Раньше всех предстали перед Томом именитые лорды,
душеприказчики
[21]
покойного короля. Они ходатайствовали, чтобы Том утвердил
некоторые их распоряжения. Это была пустая формальность, — однако не совсем,
так как в то время еще не было лорда-протектора.
[22] Архиепископ
Кентерберийский доложил постановление совета о похоронах покойного монарха и в
заключение прочел подписи душеприказчиков, а именно: архиепископ
Кентерберийский; лорд-канцлер Англии; Вильям лорд Сент-Джон; Джон лорд Рассел;
Эдуард граф Гертфорд; Джон виконт Лисли; Катберт, епископ Дургэмский…
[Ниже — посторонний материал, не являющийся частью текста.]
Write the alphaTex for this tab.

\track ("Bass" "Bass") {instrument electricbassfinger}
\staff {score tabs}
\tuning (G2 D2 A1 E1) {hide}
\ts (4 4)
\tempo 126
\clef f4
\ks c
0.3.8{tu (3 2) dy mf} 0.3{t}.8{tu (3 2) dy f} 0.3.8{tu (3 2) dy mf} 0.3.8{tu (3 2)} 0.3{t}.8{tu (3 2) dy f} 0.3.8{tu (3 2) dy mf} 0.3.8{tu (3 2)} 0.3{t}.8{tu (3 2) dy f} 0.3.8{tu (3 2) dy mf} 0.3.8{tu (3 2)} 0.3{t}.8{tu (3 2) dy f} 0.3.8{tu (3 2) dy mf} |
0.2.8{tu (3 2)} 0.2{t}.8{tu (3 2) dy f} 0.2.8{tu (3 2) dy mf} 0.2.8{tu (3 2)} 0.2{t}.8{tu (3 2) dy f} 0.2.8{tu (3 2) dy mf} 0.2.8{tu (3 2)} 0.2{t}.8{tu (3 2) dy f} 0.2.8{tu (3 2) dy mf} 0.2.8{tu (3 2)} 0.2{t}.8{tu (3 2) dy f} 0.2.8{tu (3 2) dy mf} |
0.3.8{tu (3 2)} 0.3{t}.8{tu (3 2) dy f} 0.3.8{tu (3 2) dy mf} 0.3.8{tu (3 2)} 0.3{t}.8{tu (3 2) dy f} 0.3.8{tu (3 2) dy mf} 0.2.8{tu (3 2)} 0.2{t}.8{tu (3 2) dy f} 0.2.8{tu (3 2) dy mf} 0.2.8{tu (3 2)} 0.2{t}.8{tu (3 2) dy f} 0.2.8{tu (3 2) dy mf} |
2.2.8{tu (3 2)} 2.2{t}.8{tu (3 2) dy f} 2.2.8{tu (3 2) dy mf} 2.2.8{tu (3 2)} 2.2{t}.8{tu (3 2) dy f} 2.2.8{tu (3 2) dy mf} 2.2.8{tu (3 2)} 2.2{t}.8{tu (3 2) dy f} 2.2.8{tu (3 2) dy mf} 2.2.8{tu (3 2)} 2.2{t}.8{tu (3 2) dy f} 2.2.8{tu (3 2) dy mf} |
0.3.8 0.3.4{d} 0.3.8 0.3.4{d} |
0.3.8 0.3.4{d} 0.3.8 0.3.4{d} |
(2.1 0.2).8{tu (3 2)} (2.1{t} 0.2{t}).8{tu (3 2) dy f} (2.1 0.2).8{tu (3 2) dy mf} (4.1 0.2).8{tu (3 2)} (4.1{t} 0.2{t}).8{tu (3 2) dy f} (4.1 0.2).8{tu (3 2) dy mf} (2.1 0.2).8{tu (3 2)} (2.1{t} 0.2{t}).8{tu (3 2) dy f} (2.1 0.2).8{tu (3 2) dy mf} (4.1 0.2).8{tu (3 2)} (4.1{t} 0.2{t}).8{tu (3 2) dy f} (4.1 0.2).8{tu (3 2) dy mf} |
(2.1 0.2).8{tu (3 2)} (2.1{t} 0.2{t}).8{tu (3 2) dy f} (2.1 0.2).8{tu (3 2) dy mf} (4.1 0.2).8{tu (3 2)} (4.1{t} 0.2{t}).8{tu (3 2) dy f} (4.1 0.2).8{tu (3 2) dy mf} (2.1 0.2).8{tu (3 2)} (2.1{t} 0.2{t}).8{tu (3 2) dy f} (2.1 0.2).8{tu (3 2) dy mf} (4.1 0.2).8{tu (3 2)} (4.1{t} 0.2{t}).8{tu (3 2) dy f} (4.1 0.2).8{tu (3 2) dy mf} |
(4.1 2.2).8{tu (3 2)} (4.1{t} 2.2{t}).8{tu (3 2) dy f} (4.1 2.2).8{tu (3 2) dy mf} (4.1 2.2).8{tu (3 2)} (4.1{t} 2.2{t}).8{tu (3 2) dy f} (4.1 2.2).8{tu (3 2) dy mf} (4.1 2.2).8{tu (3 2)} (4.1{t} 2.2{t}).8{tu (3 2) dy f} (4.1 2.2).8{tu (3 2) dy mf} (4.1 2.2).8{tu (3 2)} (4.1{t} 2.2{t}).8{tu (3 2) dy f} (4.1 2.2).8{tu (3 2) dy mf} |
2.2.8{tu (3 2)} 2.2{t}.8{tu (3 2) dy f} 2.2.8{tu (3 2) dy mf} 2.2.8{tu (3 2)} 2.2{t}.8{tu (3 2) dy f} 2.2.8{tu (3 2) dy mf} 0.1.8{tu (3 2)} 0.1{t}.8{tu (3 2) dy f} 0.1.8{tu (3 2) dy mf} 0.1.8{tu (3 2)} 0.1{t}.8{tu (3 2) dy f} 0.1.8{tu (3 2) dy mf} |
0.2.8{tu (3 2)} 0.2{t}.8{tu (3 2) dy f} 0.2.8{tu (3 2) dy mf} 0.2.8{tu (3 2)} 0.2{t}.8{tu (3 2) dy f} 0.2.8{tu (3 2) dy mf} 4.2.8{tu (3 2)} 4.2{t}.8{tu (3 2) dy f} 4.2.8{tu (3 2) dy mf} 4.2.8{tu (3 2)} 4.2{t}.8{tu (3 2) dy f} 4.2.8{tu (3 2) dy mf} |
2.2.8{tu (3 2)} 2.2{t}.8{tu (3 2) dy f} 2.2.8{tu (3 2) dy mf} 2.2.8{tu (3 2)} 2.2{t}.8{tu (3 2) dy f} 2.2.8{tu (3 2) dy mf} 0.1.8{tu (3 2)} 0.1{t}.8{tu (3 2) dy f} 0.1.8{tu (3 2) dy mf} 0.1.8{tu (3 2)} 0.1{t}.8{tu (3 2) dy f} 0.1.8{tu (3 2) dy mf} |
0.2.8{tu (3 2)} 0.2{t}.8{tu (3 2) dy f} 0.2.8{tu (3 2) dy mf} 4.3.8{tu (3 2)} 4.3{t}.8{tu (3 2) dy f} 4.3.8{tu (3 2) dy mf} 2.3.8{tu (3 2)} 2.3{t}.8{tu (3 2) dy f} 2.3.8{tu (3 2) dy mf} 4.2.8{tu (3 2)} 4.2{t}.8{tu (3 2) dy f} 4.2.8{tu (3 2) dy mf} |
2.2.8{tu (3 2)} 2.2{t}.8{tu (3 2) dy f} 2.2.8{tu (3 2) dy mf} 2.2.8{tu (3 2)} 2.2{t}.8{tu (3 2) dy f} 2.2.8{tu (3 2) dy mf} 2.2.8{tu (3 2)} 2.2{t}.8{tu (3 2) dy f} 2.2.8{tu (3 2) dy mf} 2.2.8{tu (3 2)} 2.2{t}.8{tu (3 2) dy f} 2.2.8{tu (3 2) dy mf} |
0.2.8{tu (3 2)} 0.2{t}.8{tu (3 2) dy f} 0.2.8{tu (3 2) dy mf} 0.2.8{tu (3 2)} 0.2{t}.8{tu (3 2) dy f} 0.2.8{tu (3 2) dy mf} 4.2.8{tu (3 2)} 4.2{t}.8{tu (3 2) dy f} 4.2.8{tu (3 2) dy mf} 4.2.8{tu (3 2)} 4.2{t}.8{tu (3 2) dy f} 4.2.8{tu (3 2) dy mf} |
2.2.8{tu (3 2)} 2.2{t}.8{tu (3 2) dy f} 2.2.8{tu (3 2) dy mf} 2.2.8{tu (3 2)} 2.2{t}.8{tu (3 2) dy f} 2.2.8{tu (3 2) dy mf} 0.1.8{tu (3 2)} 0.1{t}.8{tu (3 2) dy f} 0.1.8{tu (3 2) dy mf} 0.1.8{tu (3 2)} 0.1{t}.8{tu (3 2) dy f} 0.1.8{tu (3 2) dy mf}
Том не слушал, — его еще раньше смутил в этом документе один
удивительный пункт. Он повернулся к лорду Гертфорду и шепотом спросил:
— На какой день назначены похороны?
— На шестнадцатое число будущего месяца, государь!
— Это просто удивительно! Разве он продержится так долго?
Бедный малый! Королевские обычаи были для него еще внове. Он
привык к тому, что покойников на Дворе Отбросов спроваживали в могилу гораздо
быстрее.
Двумя-тремя словами лорд Гертфорд успокоил его.
Затем статс-секретарь доложил о постановлении
государственного совета, назначившего на другой день в одиннадцать часов прием
иностранных послов. Требовалось согласие короля.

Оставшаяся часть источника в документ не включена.